Outro dia minha prima Elaine, que mora em Curitiba, contava sobre como achava tudo tão lindo em nossa cidade natal e que sempre voltava de lá achando tudo mais esplendoroso do que era antes. Ela ficou surpresa quando um amigo passou por aquelas bandas e veio tomar-lhe satisfações do lugar tão bonito que ela sempre lhe falara, mas que ele não havia reparado coisa alguma.

É claro que a beleza estava nos olhos de minha prima, que nasceu lá e tem grandes laços com aquele lugar e com as pessoas que lá vivem, enquanto seu amigo, não permaneceu na cidade mais do que o tempo suficiente para tomar um café na lanchonete do posto de gasolina.

Só que para algumas pessoas, não seria necessário muito mais tempo do que isso para encantarem-se com a pracinha de cidade pequena, as torres majestosas da Igreja no centro da cidade, as águas cristalinas correndo sob a ponte, as pessoas amáveis andando pelas ruas, a imponente cadeia de montanhas cercando tudo e oferecendo aquele ar provinciano de cidadezinha do interior.

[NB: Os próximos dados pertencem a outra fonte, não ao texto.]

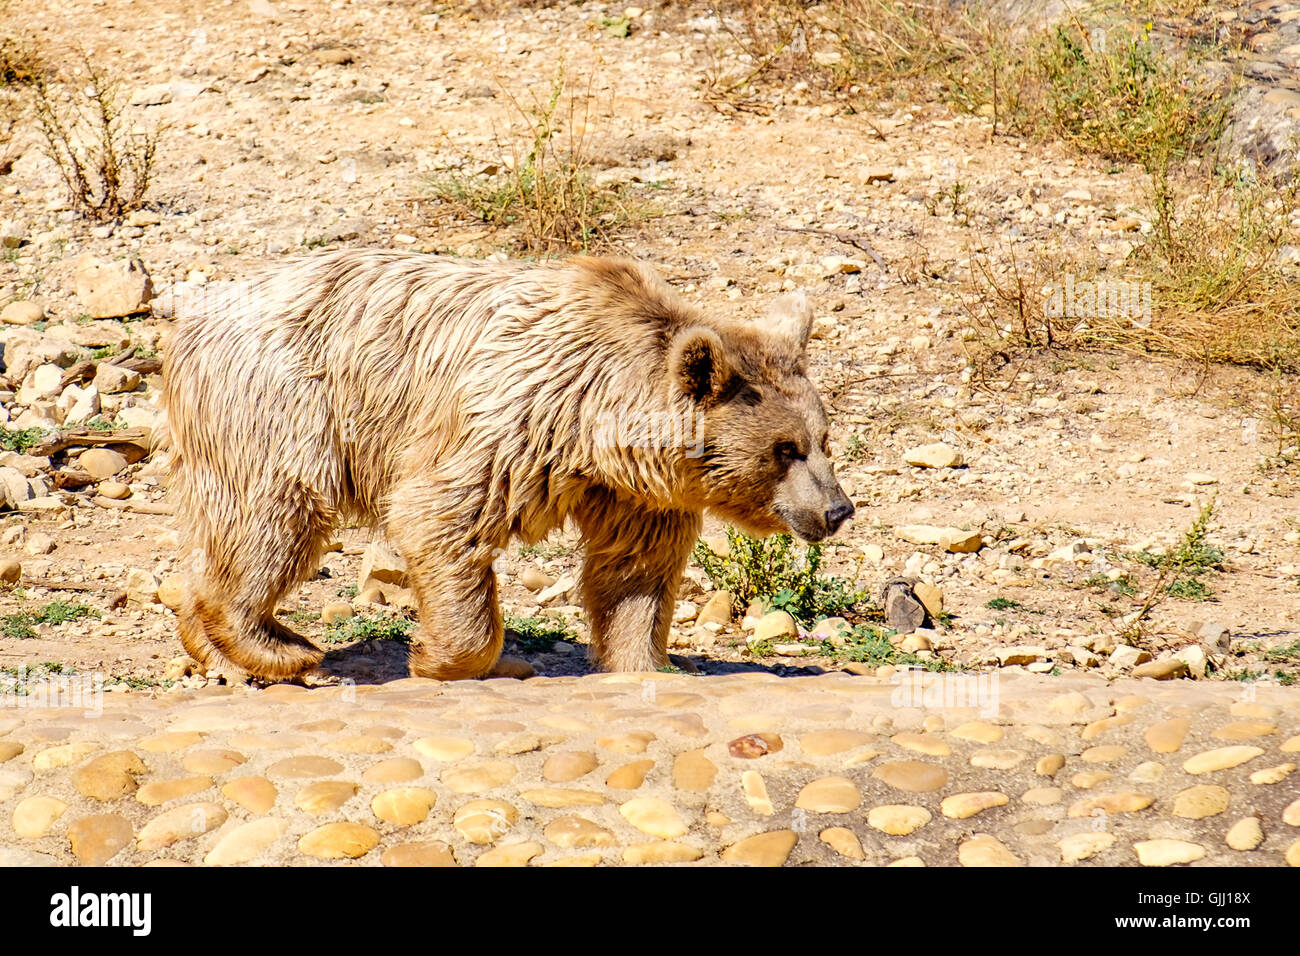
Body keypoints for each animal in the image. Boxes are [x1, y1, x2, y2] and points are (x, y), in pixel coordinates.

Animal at [162, 247, 852, 681]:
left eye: (824, 438)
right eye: (783, 449)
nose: (836, 509)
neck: (598, 423)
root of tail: (194, 321)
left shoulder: (636, 494)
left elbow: (635, 574)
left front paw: (646, 661)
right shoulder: (512, 419)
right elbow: (439, 514)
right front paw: (440, 657)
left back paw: (215, 648)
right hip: (287, 405)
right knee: (274, 517)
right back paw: (280, 648)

Talvez o tal amigo esperasse encontrar mais uma belíssima praia catarinense ou, quem sabe, grandes edificações de descendentes europeus, ou ainda, uma cidade super estruturada, com shoppings centers, grandes bares, restaurantes temáticos e casas noturnas como as da nossa capital e demais cidades turísticas do Estado. Pode ser que sim. E não estaria errado por isso. Já devíamos estar acostumados com essa diferença cultural entre as pessoas.

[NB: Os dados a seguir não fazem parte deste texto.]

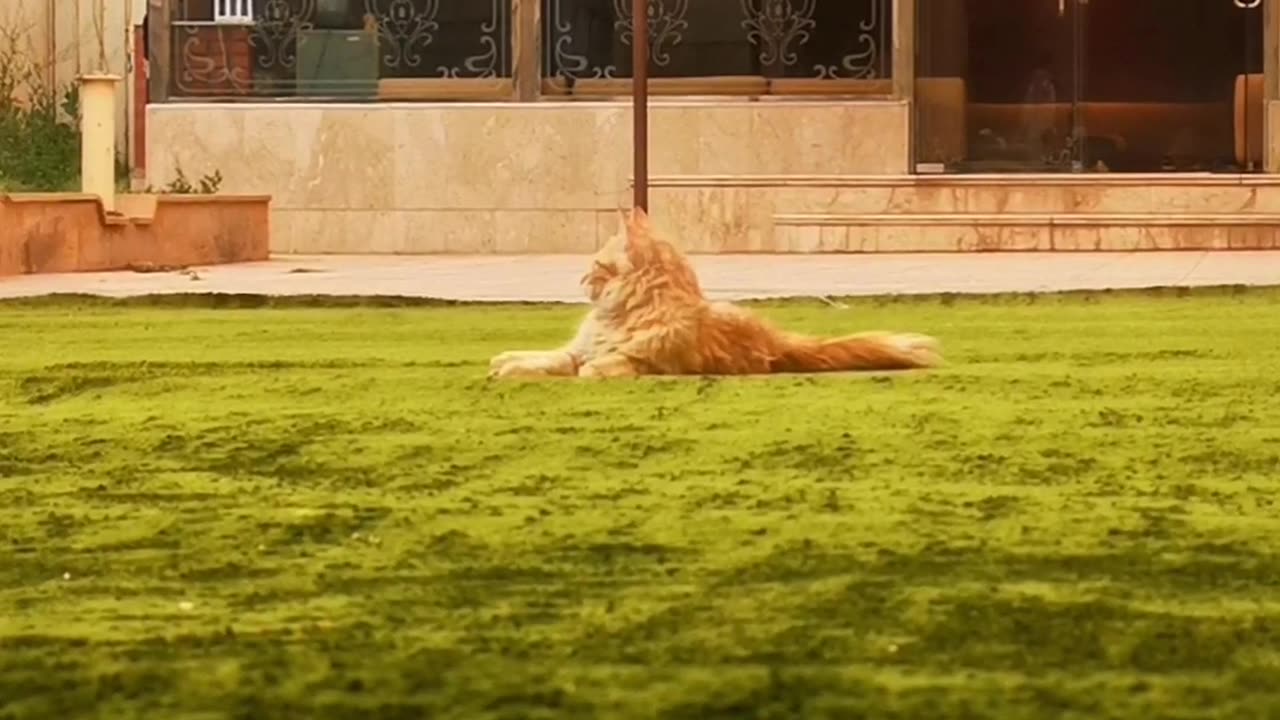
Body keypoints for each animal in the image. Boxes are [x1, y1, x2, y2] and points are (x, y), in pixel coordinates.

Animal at [488, 206, 942, 379]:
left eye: (597, 266)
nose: (582, 281)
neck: (624, 313)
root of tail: (777, 342)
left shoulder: (637, 363)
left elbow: (592, 368)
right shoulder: (575, 352)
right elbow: (542, 359)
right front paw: (506, 363)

É quase como aquele dia em que sua amiga, de vinte e poucos anos, admitiu considerar o Antônio Fagundes um cara atraente enquanto você o considera alguém tão sensual quanto o seu tio-avô. Ou então, como aqueles dias em que tem a necessidade de ficar ouvindo uma canção seguidas vezes a fim de prolongar uma sensação de alegria, tristeza ou nostalgia e as pessoas ao seu redor ficam protestando porque não conseguem compreender isso.

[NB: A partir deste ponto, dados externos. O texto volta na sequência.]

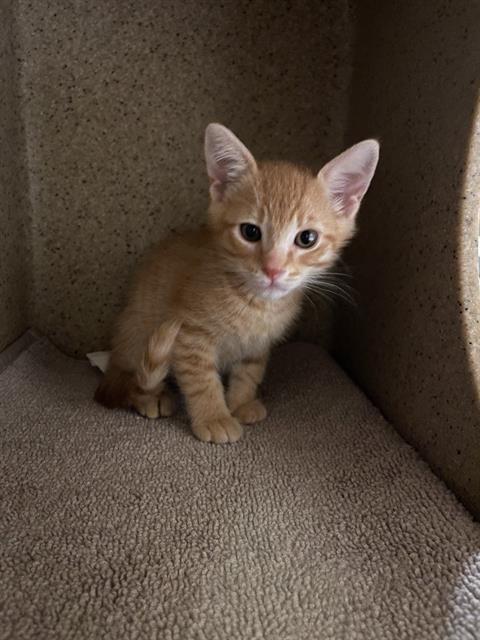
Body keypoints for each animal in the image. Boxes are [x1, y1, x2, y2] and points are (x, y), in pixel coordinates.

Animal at [95, 122, 380, 442]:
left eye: (307, 238)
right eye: (250, 232)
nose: (273, 269)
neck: (257, 306)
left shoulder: (258, 345)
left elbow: (249, 372)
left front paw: (241, 402)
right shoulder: (188, 336)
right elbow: (201, 380)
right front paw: (214, 416)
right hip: (139, 329)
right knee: (131, 381)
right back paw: (150, 396)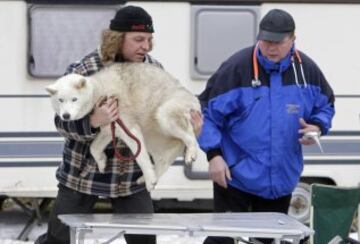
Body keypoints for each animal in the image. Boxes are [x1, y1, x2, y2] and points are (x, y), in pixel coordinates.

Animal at [45, 62, 200, 191]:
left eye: (74, 99)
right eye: (60, 100)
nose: (65, 116)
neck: (99, 92)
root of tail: (194, 100)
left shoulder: (129, 127)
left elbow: (141, 158)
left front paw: (150, 181)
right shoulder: (109, 129)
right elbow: (93, 147)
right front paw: (102, 163)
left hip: (163, 114)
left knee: (190, 136)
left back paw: (190, 154)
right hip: (152, 137)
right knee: (164, 159)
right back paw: (146, 178)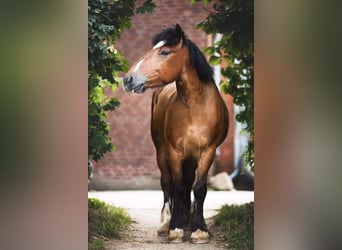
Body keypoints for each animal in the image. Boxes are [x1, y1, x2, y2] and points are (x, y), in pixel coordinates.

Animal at [123, 24, 230, 243]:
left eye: (164, 52)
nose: (128, 79)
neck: (195, 107)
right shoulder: (174, 152)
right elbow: (177, 186)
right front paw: (176, 228)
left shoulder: (207, 152)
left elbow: (199, 188)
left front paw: (199, 230)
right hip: (162, 152)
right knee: (167, 183)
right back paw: (166, 223)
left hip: (190, 158)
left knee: (187, 185)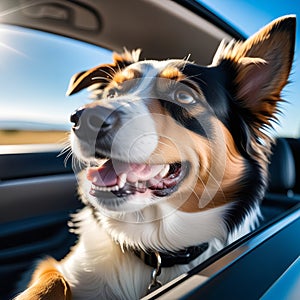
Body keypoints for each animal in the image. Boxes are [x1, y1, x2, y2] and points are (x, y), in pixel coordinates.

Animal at [14, 15, 296, 298]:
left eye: (183, 96)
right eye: (112, 94)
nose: (84, 118)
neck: (156, 249)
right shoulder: (58, 266)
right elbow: (52, 280)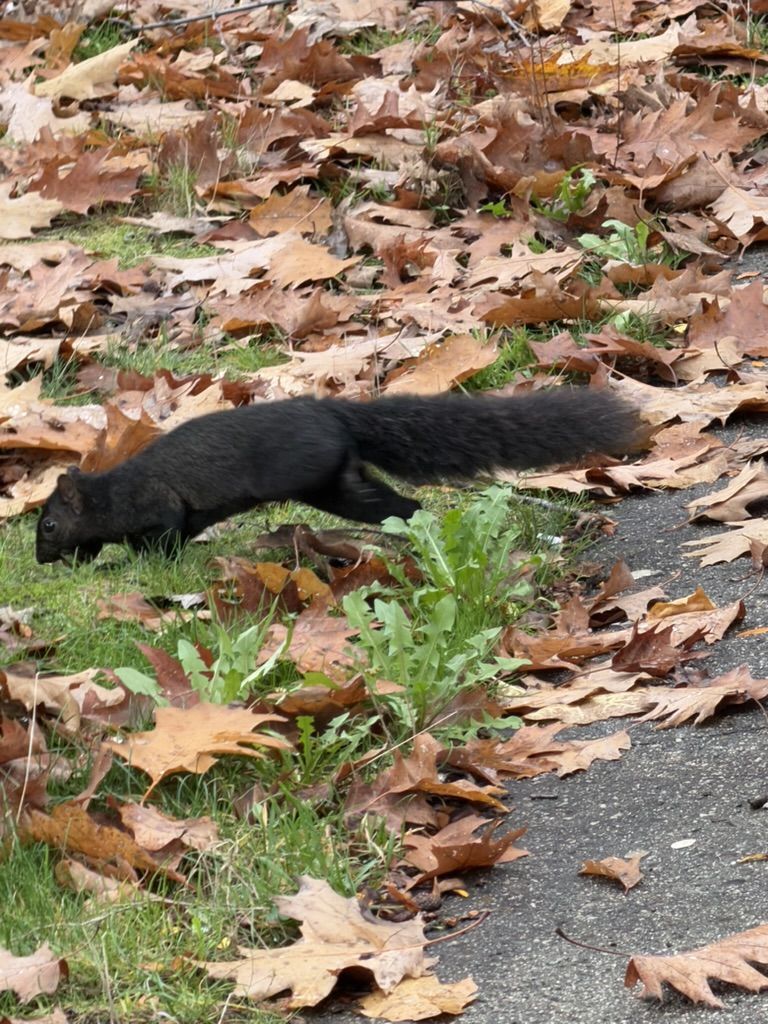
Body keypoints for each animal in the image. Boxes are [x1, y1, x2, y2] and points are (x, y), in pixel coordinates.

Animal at [35, 389, 639, 564]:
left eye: (47, 526)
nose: (43, 561)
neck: (113, 490)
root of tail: (335, 414)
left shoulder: (159, 505)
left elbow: (164, 537)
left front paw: (145, 564)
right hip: (343, 482)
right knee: (398, 504)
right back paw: (415, 533)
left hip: (319, 479)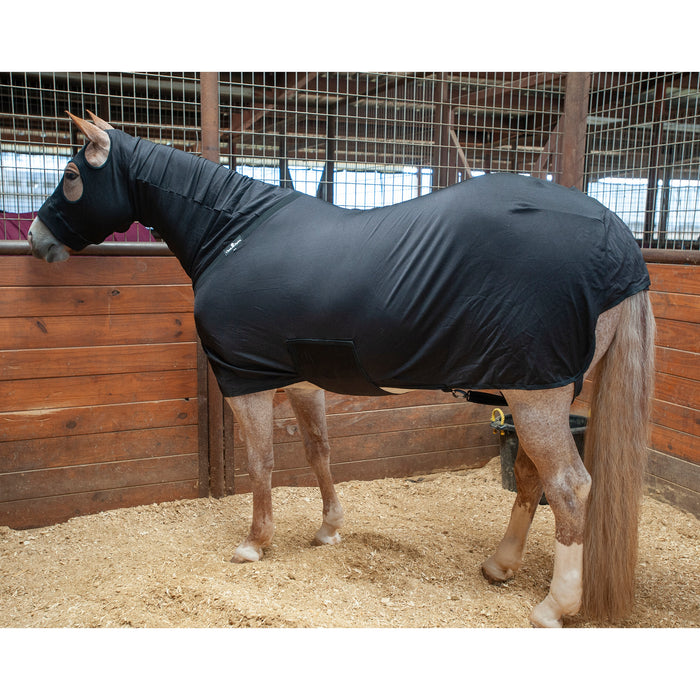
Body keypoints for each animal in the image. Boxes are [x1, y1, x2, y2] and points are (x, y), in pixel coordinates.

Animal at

É realmente estranho que certas coisas nos emocionem ao mesmo tempo em que provocam coisa alguma em quem está ao nosso lado. Mas a verdade é que um quadro, uma música, uma fotografia, uma paisagem, uma escultura, um livro, um poema, um lugar qualquer perdido na lembrança, nada disso provoca absolutamente nada. O que dá sentido e beleza a tudo isso, caros amigos, é o sentimento de quem o percebe. Trocando em miúdos, a beleza está nos olhos de quem vê.